Material supplied:
================
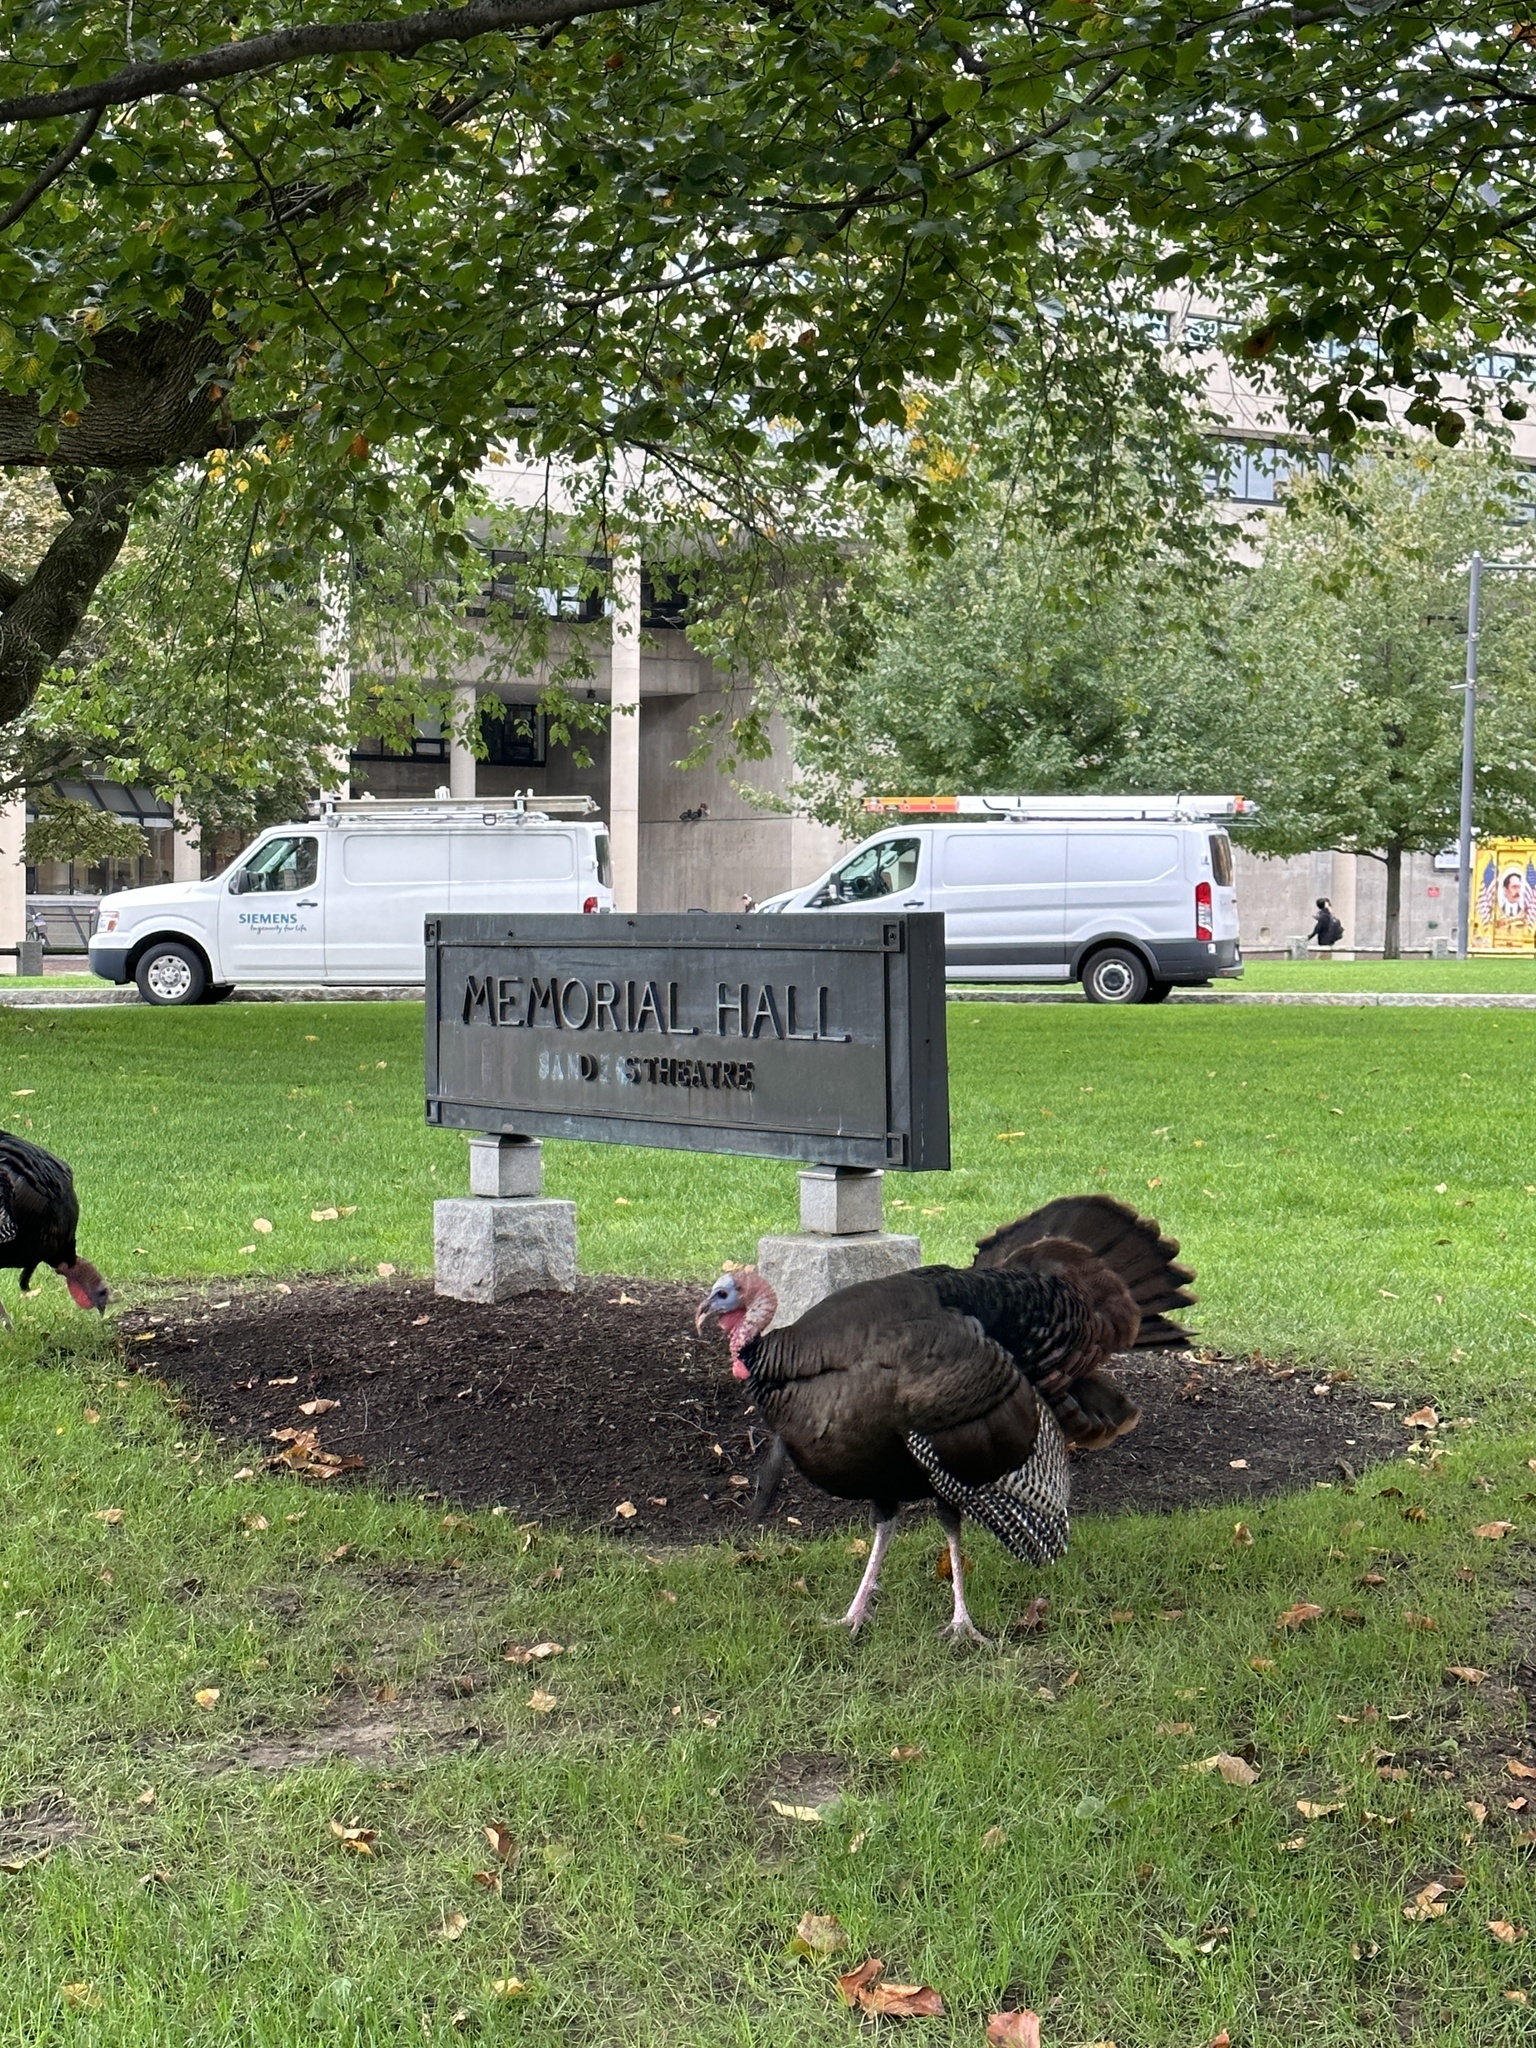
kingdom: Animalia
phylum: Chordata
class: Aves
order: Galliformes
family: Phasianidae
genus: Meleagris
================
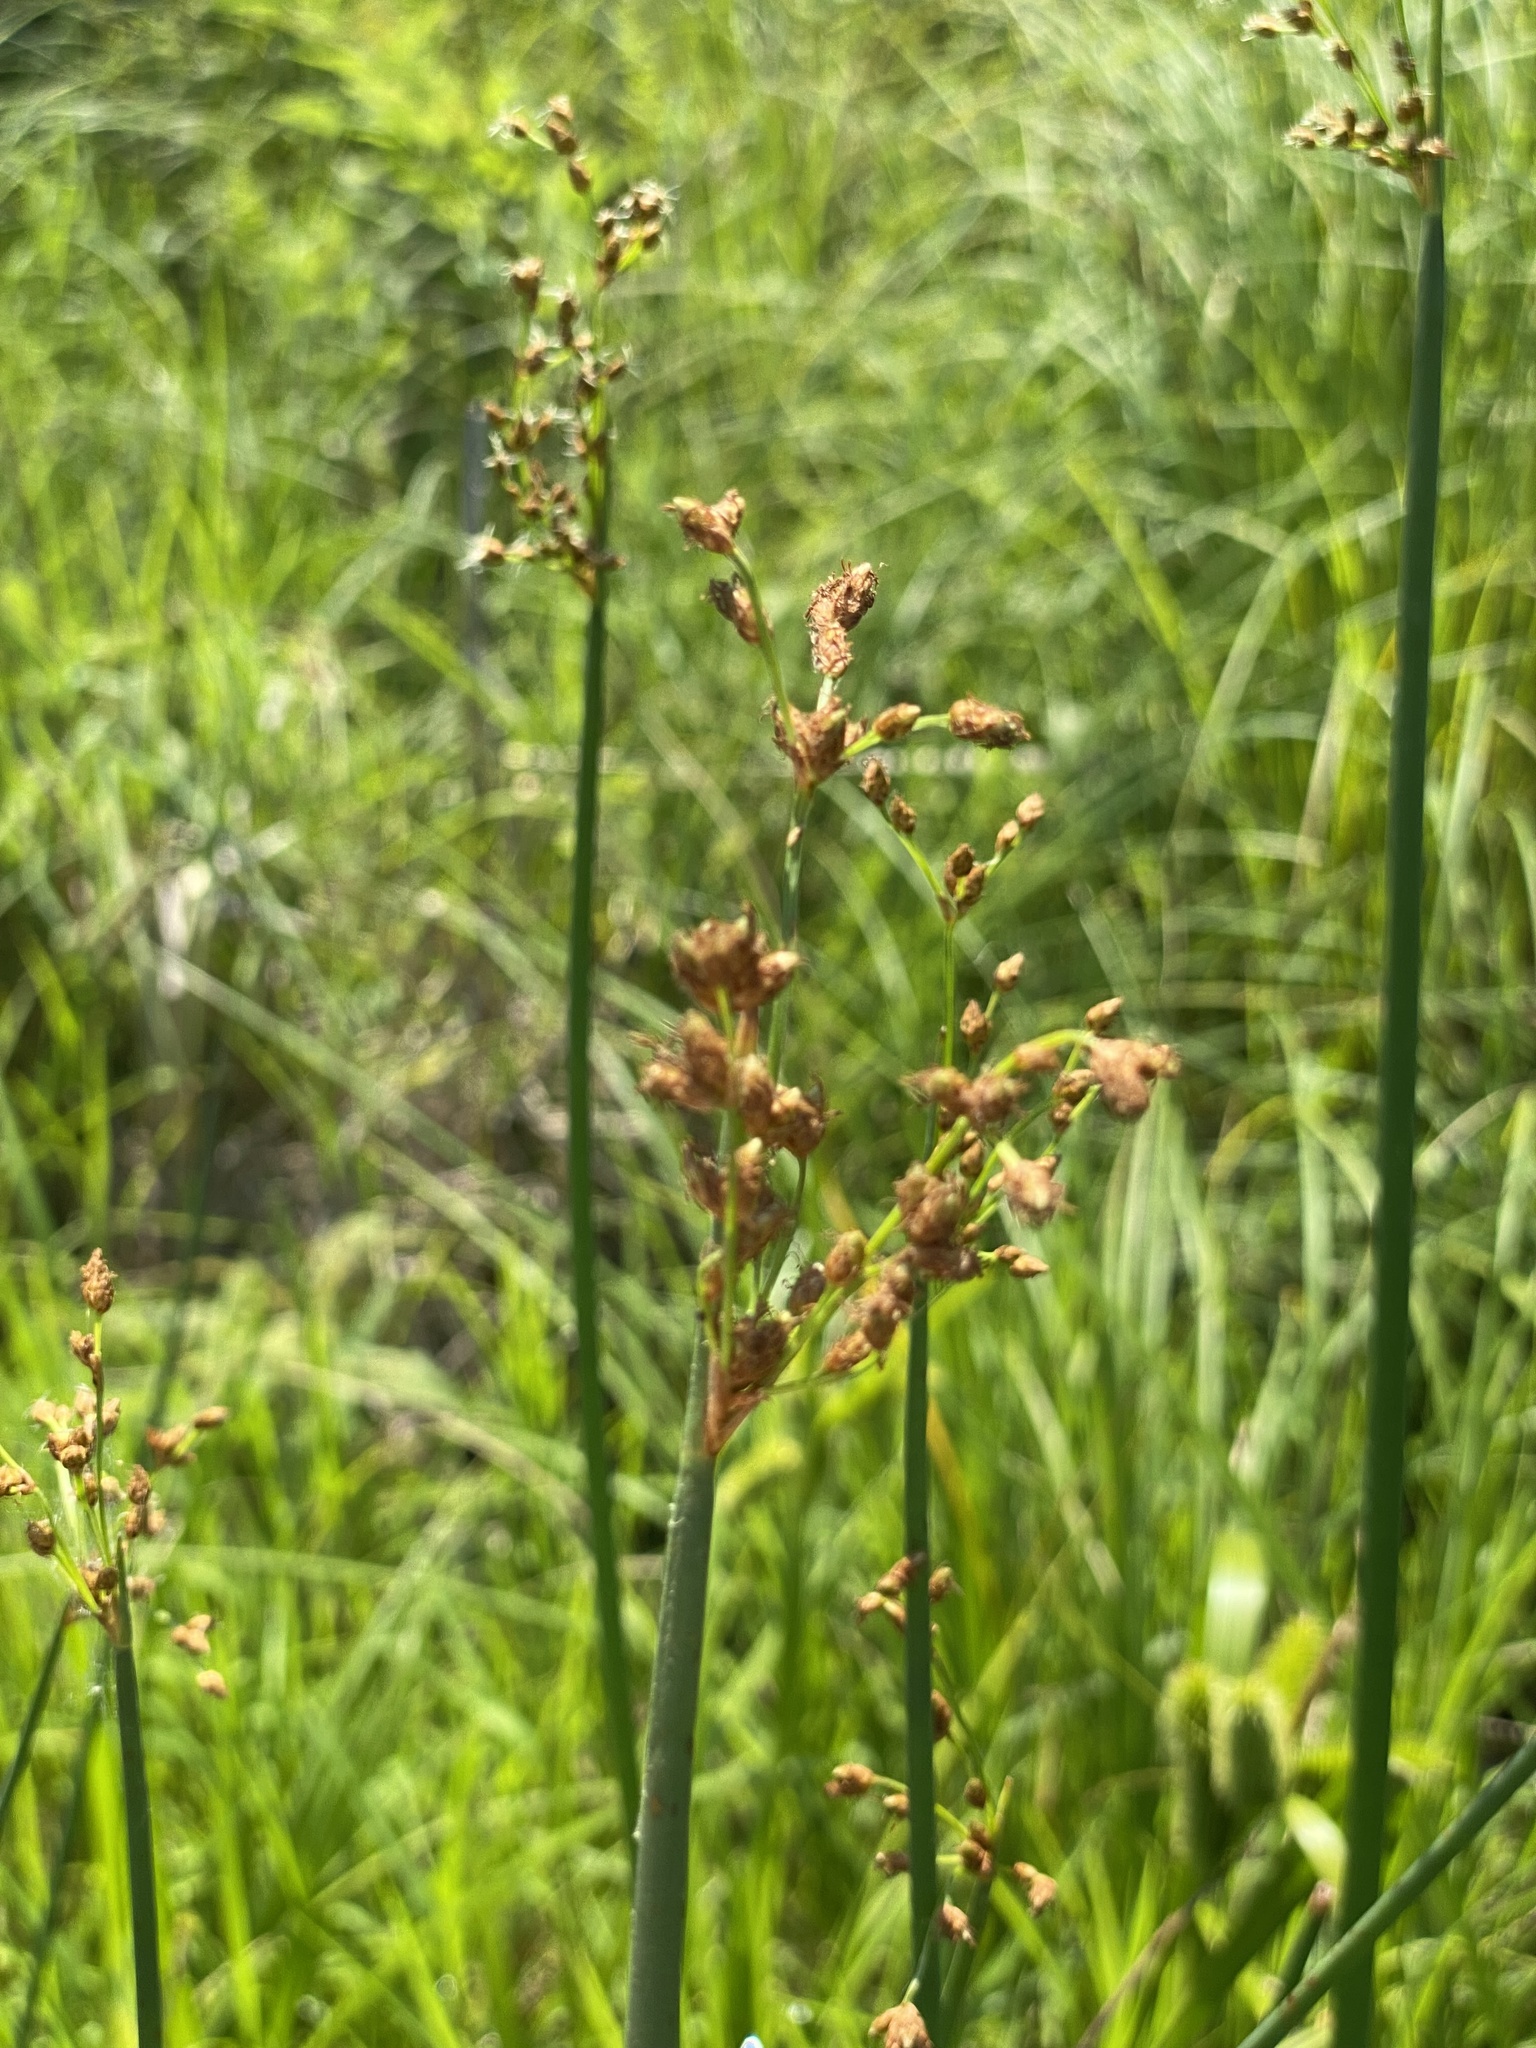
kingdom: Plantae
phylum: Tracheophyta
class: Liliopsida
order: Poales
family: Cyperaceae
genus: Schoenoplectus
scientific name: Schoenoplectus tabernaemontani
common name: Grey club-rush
================
Task requirements: Output as a JSON list of strings the lines running from the line that contains "kingdom: Plantae" to the line that contains "common name: Grey club-rush", both included, one string per line and no blank lines.

The result:
[
  "kingdom: Plantae",
  "phylum: Tracheophyta",
  "class: Liliopsida",
  "order: Poales",
  "family: Cyperaceae",
  "genus: Schoenoplectus",
  "scientific name: Schoenoplectus tabernaemontani",
  "common name: Grey club-rush"
]